----- Extract provided

Brionne Davis with renowned director Ciro Guerra and co-star Antonio Bolivar on a canoe before filming a scene
Davis did a great deal of research on the man before headed to the Colombia to film.  Someone so talented had to be very complicated.  “When I got the call to fly to South America, I was so excited.  Though, while flying there, I realized that this is either going to be the best experience of my life or the worst decision I ever made,” the handsome star said with a smile.  Joking about flying into “no man’s land,” so to speak.
Before being [cast.]  “I hadn’t heard from the filmmaker in a while, so when I got the call it was a surprise.  One of the producers, Jason Gurvitz, I’d worked with in ‘Savaged,’ so, he knew of my work, and they needed an American to play the scientist Richard Evans Schultes, so they sent me the script in English, they ended up flying me down for the role, but it was almost magical making this film, Tommy.  There were so many terrific moments, and luckily many of them were caught on camera.”
But, some unearthly experiences were not, including an almost ghostly appearance by a spirit that left Davis rethinking all he truly believes about life, but it made way for a brilliant scene later the  very next day.  More on that later.

----------

▶ **Work instruction 1**: From the Brionne Davis article, extract the passage that begins with "Brionne Davis with" and ends after "so to speak.".
▶ **Work instruction 2**: According to the Brionne Davis article, what part did the filmmakers need an American to play?

----- Extracted material

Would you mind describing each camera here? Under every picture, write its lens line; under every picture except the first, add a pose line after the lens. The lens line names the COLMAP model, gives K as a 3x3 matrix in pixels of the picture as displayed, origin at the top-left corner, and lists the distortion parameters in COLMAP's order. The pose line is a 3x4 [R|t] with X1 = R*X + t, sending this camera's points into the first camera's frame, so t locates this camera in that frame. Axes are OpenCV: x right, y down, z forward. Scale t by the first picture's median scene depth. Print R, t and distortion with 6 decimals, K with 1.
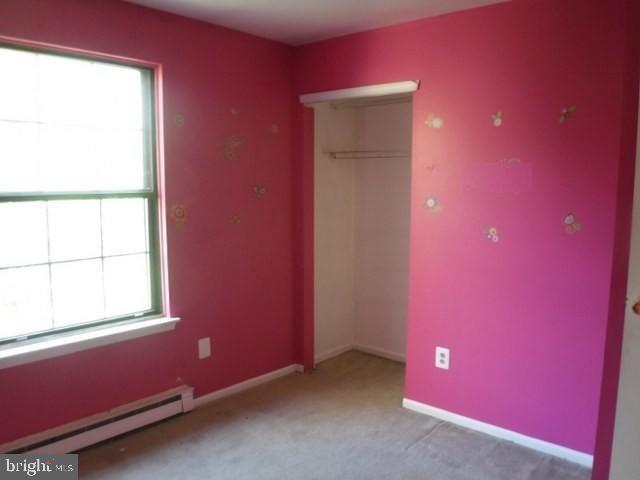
lens RADIAL K [[522.1, 0, 320.0], [0, 522.1, 240.0], [0, 0, 1]] dist [-0.092912, 0.011712]
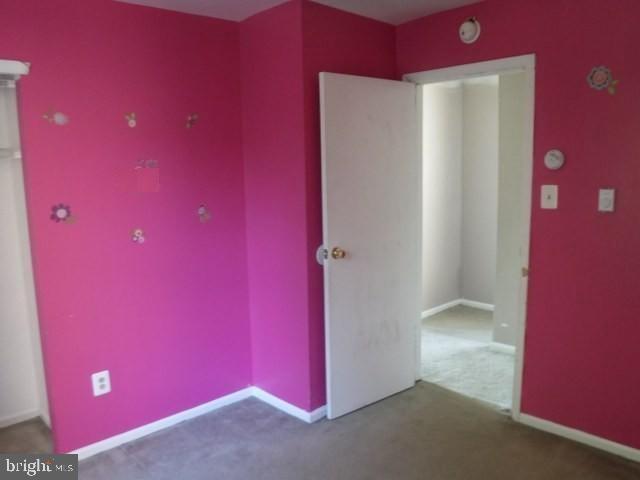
lens RADIAL K [[522.1, 0, 320.0], [0, 522.1, 240.0], [0, 0, 1]] dist [-0.092912, 0.011712]
pose [[0.083841, -0.153746, 0.984547, -0.633065], [0.142385, 0.979736, 0.140870, -0.095882], [-0.986254, 0.128374, 0.104033, 0.563626]]
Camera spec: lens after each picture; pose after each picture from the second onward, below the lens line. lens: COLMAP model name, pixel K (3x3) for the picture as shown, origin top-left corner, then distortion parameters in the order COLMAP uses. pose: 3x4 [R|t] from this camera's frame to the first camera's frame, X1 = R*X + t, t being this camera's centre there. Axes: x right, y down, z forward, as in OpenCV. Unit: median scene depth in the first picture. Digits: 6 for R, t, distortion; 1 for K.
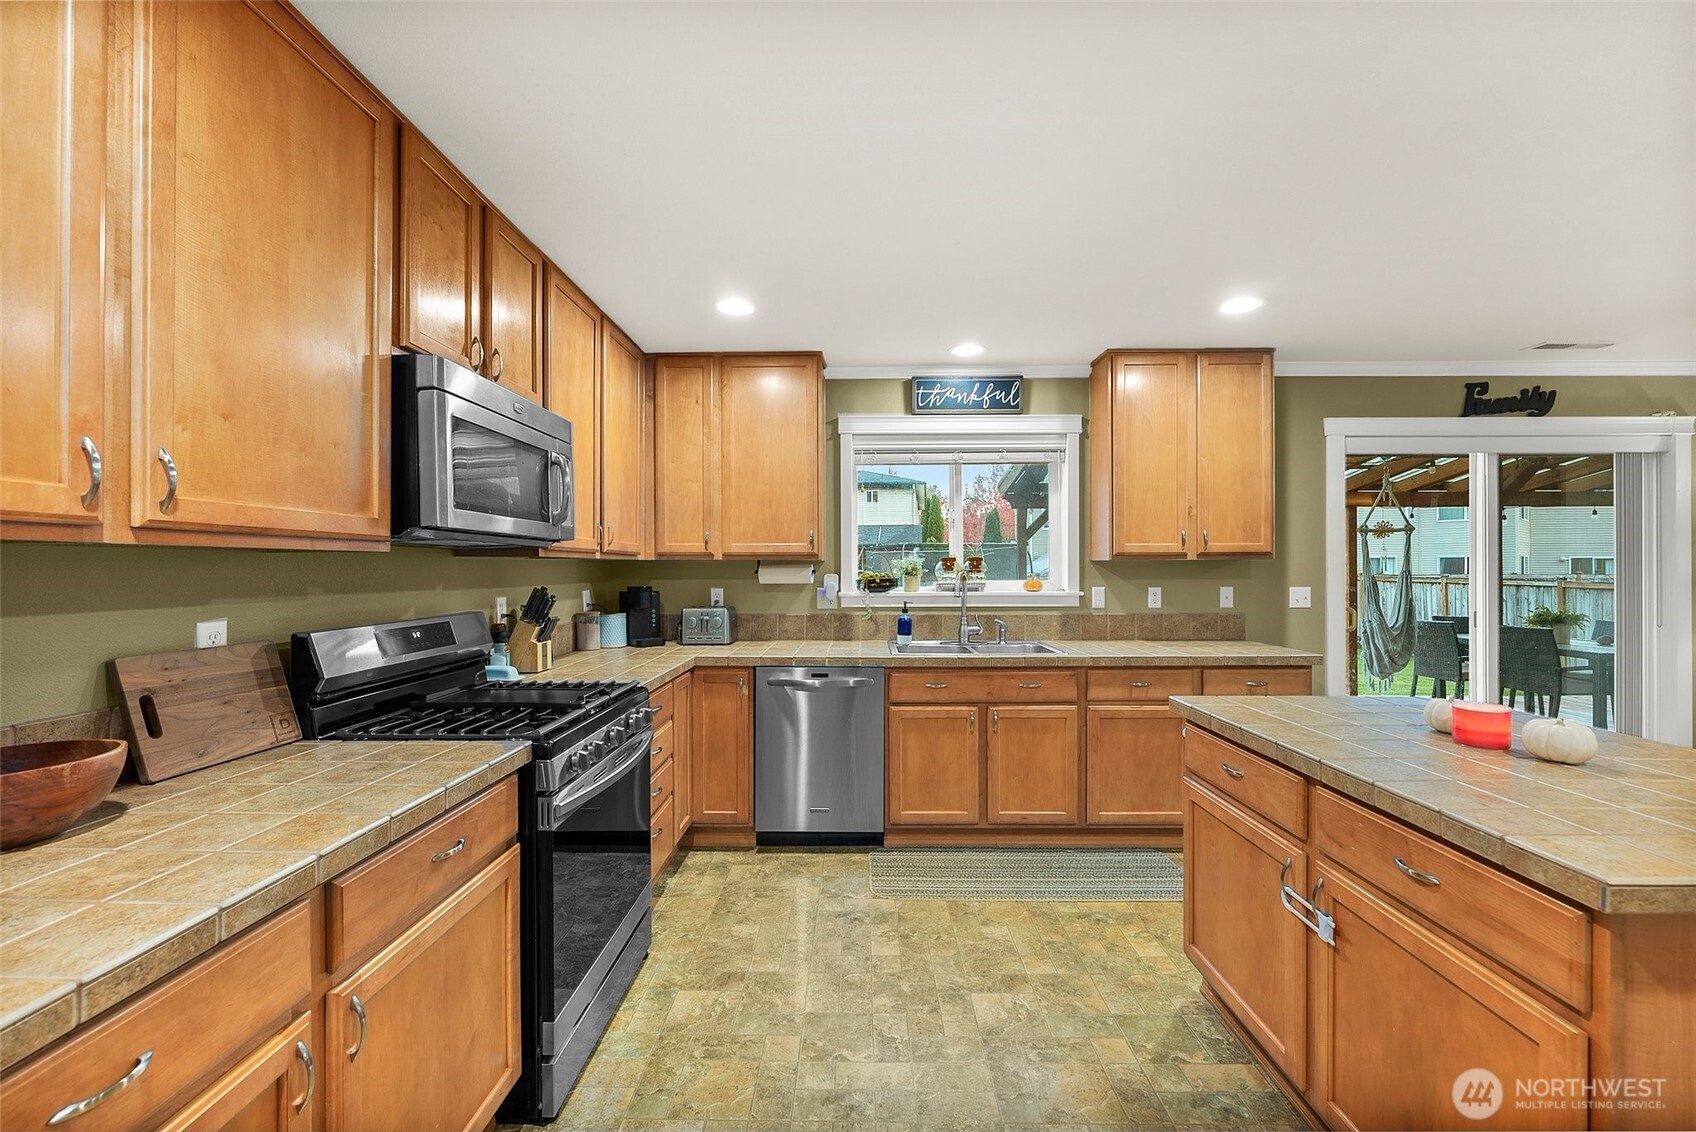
lens RADIAL K [[683.2, 0, 839.6], [0, 683.2, 563.6], [0, 0, 1]] dist [-0.010268, -0.000099]
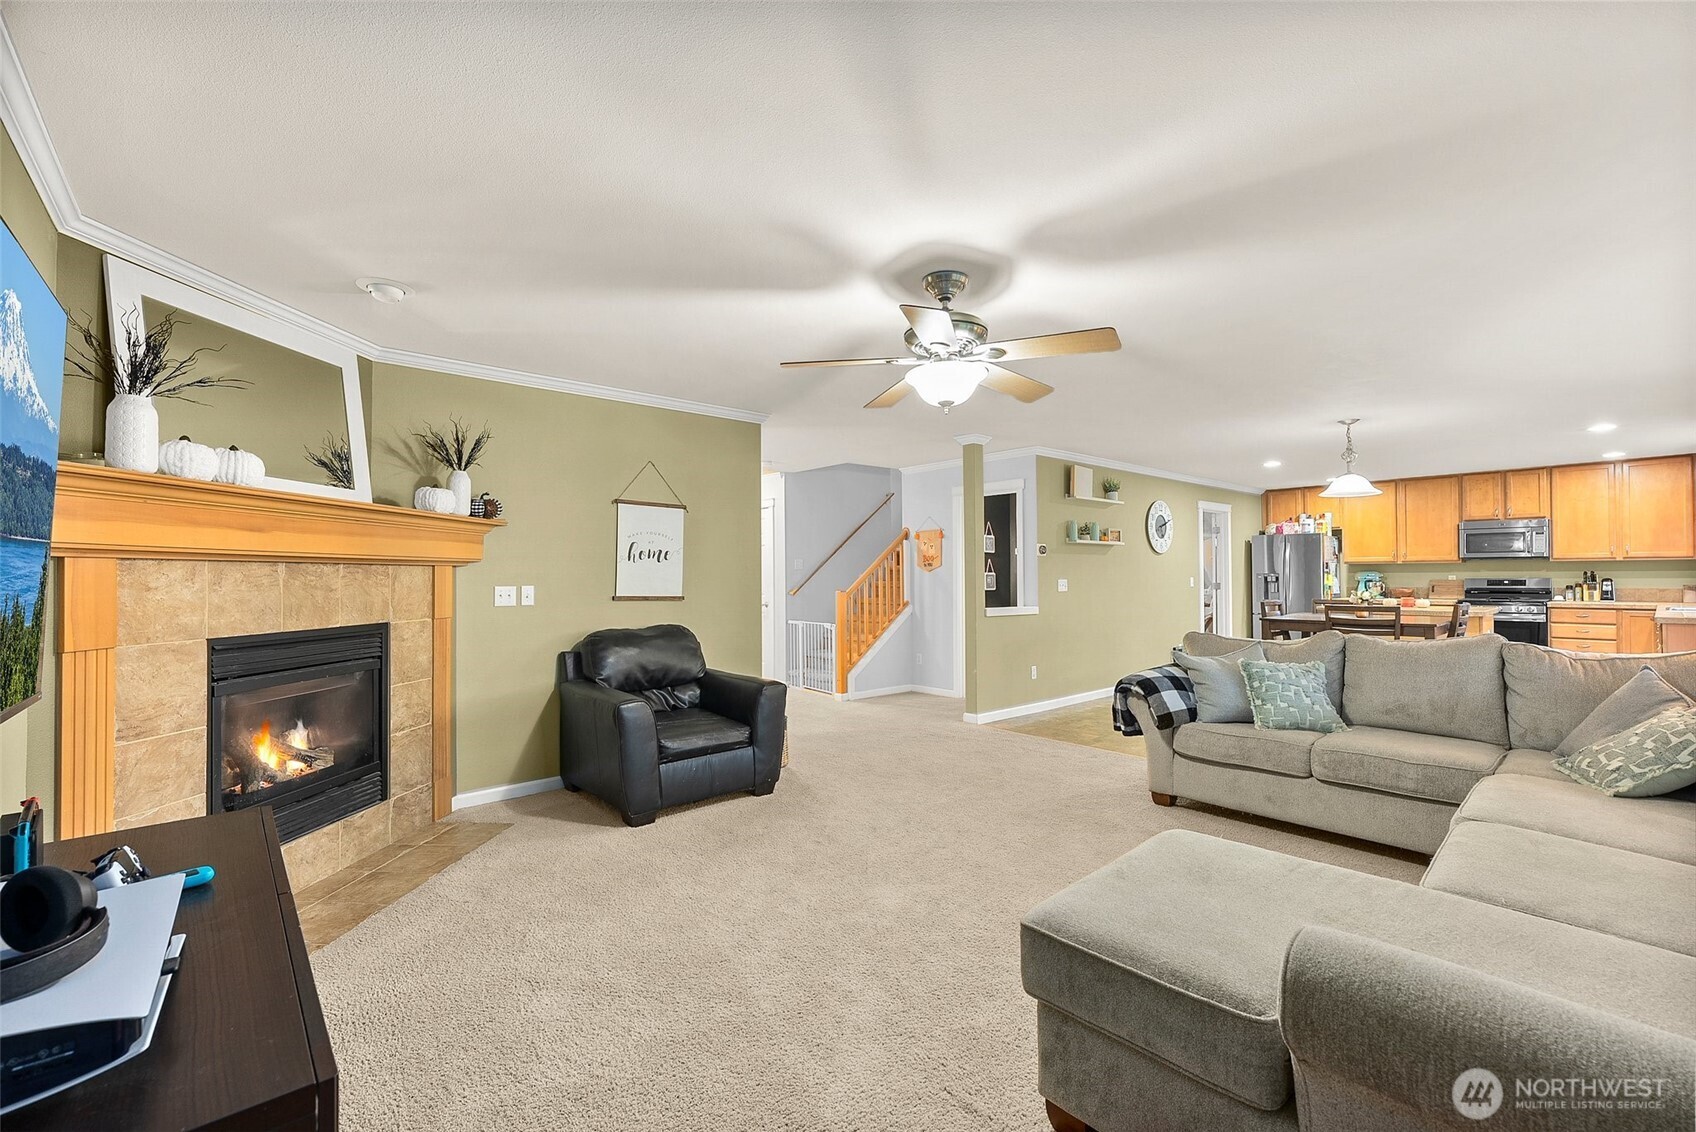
lens RADIAL K [[703.1, 0, 849.3], [0, 703.1, 570.3], [0, 0, 1]] dist [-0.013401, 0.002167]
pose [[-0.742911, 0.004079, -0.669378, 2.800832], [0.013508, 0.999869, -0.008900, 0.011553], [0.669254, -0.015654, -0.742869, 0.820888]]
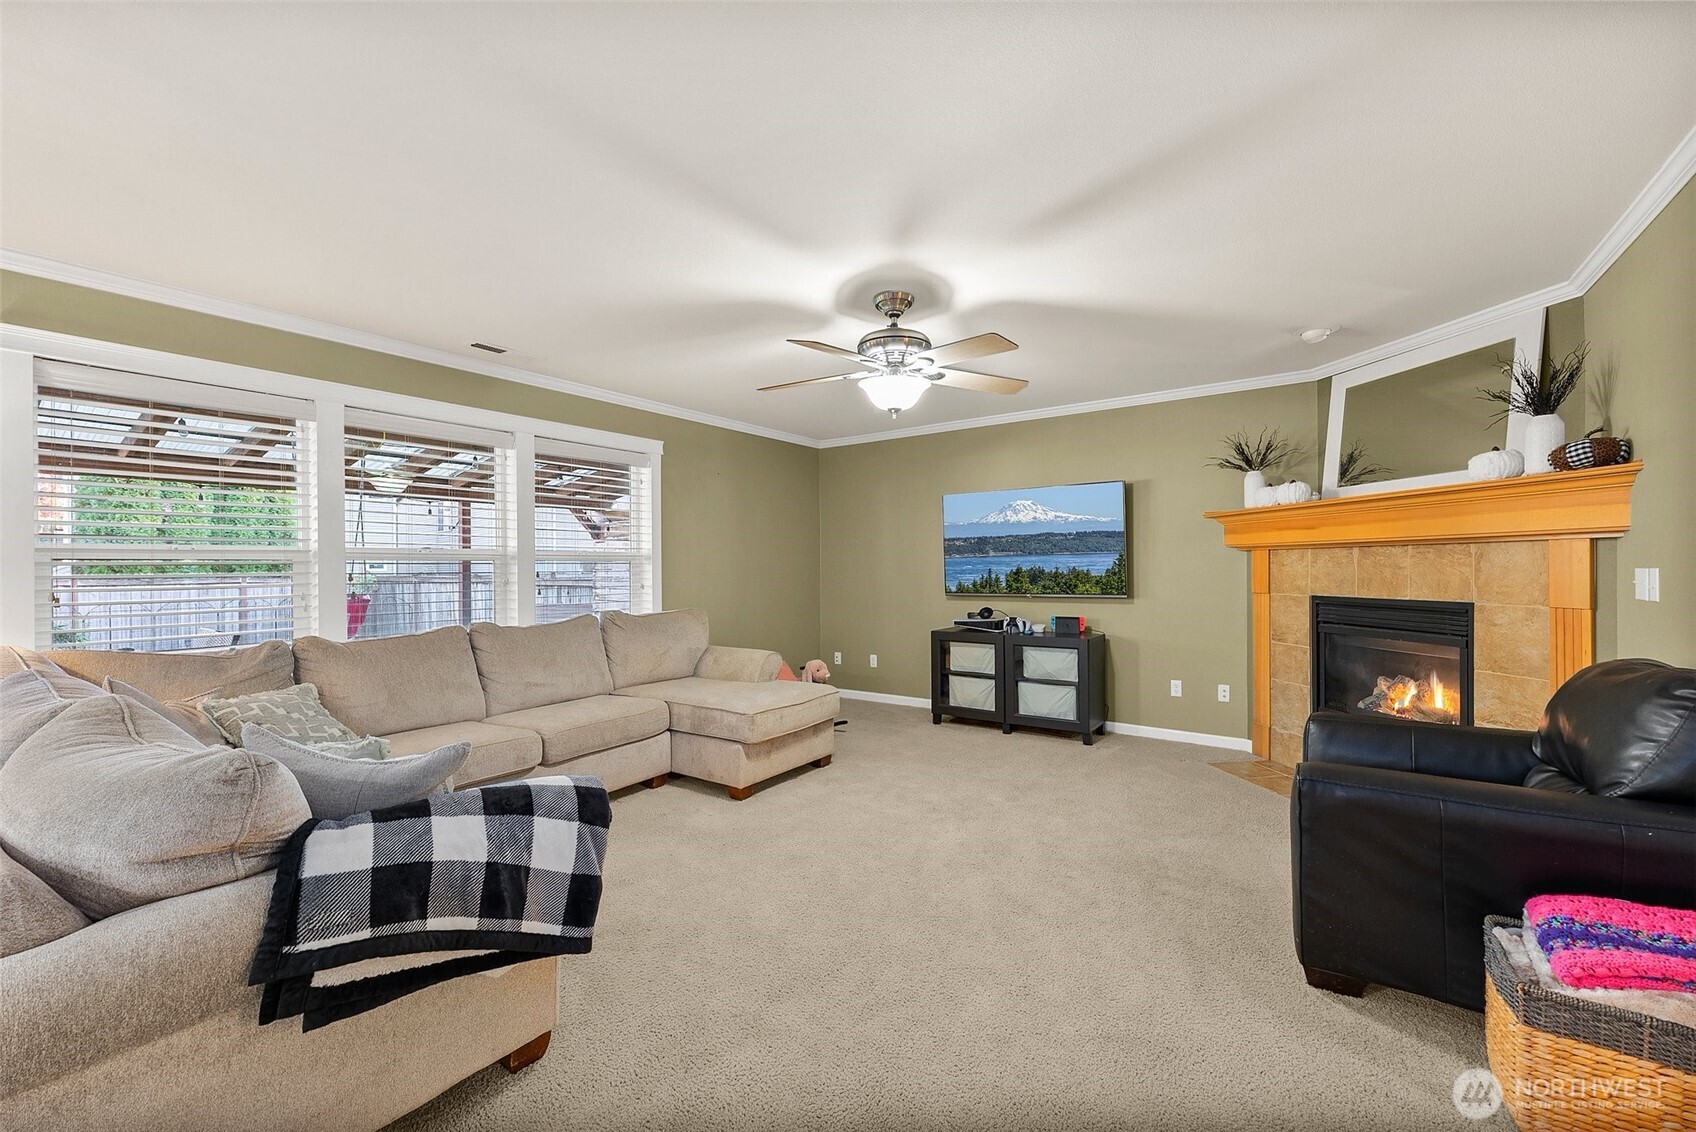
lens RADIAL K [[683.2, 0, 876.4], [0, 683.2, 573.7], [0, 0, 1]] dist [-0.010268, -0.000099]
pose [[0.525865, -0.005908, 0.850547, 1.415873], [-0.001602, 0.999967, 0.007937, 0.021708], [-0.850566, -0.005536, 0.525839, -0.142899]]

----------

▶ **Your response 1**:
Brionne Davis with renowned director Ciro Guerra and co-star Antonio Bolivar on a canoe before filming a scene
Davis did a great deal of research on the man before headed to the Colombia to film.  Someone so talented had to be very complicated.  “When I got the call to fly to South America, I was so excited.  Though, while flying there, I realized that this is either going to be the best experience of my life or the worst decision I ever made,” the handsome star said with a smile.  Joking about flying into “no man’s land,” so to speak.

▶ **Your response 2**: The scientist Richard Evans Schultes.